One-Off

Seeds of Democracy

Meet Louisa Yeomans King, the “fairy godmother” of American gardening

HUMANITIES, July/August 2008, Volume 29, Number 4

Long before Martha Stewart, there was Louisa—as in Louisa Yeomans King. In his 2006 NEH-supported book, The Modern American House (Cambridge University Press), Sandy Isenstadt touches on King’s role in American homemaking.

Although famous as a period when large private estates and fine suburbs were built and landscaped, the early twentieth century was equally a time when little gardens attracted great loyalties, and when the conflict between the need for privacy and the desire for visual breadth became a mainstay of discussions regarding the small home site. With professional fees prohibitive for an average middle-class family, many landscape architects argued that writing had become a new professional duty and that what owners of small homes needed most was to develop their taste in landscape design rather than to purchase an actual design. Writing on the outdoors was “one of the most emphatic and significant movements of the time,” wrote Bailey in “What This Magazine Stands For,” the initial editorial of Country Life in America, a magazine that featured larger properties but also often included advice for owners of small homes. Other magazines such as House Beautiful and the more middle-class-oriented House and Garden also began at this time to devote annual issues to gardening. Titles on Japanese landscaping appeared more frequently, explaining various effects such as the practice of “distance-lowering,” that is, grading tree sizes to force perspective.

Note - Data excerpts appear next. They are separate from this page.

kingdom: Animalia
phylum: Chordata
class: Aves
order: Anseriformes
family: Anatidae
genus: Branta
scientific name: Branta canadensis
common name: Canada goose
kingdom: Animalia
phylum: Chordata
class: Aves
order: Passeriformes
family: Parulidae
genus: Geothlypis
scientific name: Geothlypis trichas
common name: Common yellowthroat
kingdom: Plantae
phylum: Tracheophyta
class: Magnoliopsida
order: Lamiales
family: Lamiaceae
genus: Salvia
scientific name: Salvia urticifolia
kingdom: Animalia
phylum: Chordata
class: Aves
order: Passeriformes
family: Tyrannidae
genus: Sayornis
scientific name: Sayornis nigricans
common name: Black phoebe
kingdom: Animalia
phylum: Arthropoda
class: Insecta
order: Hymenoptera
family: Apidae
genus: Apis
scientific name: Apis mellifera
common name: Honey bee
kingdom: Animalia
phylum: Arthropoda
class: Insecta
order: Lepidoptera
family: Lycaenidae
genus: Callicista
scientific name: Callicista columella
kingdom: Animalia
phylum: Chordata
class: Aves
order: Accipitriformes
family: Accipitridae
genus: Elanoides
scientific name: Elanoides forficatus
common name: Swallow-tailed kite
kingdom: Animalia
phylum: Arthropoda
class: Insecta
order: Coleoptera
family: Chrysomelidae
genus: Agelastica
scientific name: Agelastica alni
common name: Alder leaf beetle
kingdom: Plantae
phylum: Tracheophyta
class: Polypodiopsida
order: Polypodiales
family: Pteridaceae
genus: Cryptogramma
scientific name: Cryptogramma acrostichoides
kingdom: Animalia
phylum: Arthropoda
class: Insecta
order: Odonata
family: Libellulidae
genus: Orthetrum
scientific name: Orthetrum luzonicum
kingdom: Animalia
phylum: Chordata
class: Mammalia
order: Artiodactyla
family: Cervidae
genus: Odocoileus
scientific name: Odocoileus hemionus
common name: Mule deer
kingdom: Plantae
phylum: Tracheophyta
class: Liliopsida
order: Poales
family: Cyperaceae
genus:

A central tenet of such literature was that gardening strengthened democracy. Gardening clubs, for instance, founded largely by well-to-do women in the nineteenth century, showed particular concern for small gardens as a means of extending aesthetic education to the middle class through newsletters, meetings, and the camaraderie of shared interests. Whereas the profession of landscape architecture was dominated by men, with some notable exceptions, garden clubs, which arguably affected more of the built American landscape than did professionals, were nearly exclusively run by women. Many women had gained expertise from working their own gardens and began to consult with individual and even institutional clients. Louisa Yeomans King, cofounder of the Garden Club of America, editor of the “Little Gardens” series and author of two of its titles, and named by House and Garden the “fairy godmother” of American gardening, proclaimed in 1925 the democratic implications of the modest gardens surrounding small homes: “There is no other such meeting ground: there is no community of interest such as this of gardens.” All citizens were equal working the soil and so American masses almost instinctively clamored for green. Garden interest would grow only greater, King prophesied, as the United States compensated with quantity what it lacked in antiquity or magnificence.